Count the lines in the data below that include the word "label", then state the total and nothing besides.

The data:

Start of Block

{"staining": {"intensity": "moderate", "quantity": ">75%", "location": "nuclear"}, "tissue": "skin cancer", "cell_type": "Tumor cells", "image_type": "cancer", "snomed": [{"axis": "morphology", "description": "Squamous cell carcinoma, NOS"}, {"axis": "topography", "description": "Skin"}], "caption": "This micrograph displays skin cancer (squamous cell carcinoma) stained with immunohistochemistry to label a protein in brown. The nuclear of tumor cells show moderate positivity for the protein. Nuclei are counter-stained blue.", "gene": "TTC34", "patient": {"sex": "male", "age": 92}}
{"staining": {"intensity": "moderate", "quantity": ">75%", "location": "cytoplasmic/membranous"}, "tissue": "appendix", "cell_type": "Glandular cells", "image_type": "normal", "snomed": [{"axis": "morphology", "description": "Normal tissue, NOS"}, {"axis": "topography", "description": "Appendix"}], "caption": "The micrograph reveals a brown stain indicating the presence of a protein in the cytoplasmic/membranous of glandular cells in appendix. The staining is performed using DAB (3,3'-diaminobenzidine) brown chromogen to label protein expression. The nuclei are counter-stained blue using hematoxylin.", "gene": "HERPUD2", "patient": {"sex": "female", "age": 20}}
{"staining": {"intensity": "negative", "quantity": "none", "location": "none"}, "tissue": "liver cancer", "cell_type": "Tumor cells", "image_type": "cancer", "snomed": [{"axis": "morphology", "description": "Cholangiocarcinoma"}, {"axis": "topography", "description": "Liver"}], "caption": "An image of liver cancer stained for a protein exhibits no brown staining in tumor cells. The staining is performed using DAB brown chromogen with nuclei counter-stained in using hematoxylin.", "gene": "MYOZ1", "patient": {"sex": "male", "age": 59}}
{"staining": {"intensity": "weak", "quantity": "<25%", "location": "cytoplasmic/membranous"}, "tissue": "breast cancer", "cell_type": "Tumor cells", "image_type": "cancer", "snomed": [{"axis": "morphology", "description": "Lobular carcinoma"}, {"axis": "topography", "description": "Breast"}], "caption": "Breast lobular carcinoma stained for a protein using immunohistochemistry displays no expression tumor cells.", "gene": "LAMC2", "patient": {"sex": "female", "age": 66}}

End of Block

Worked solution: 2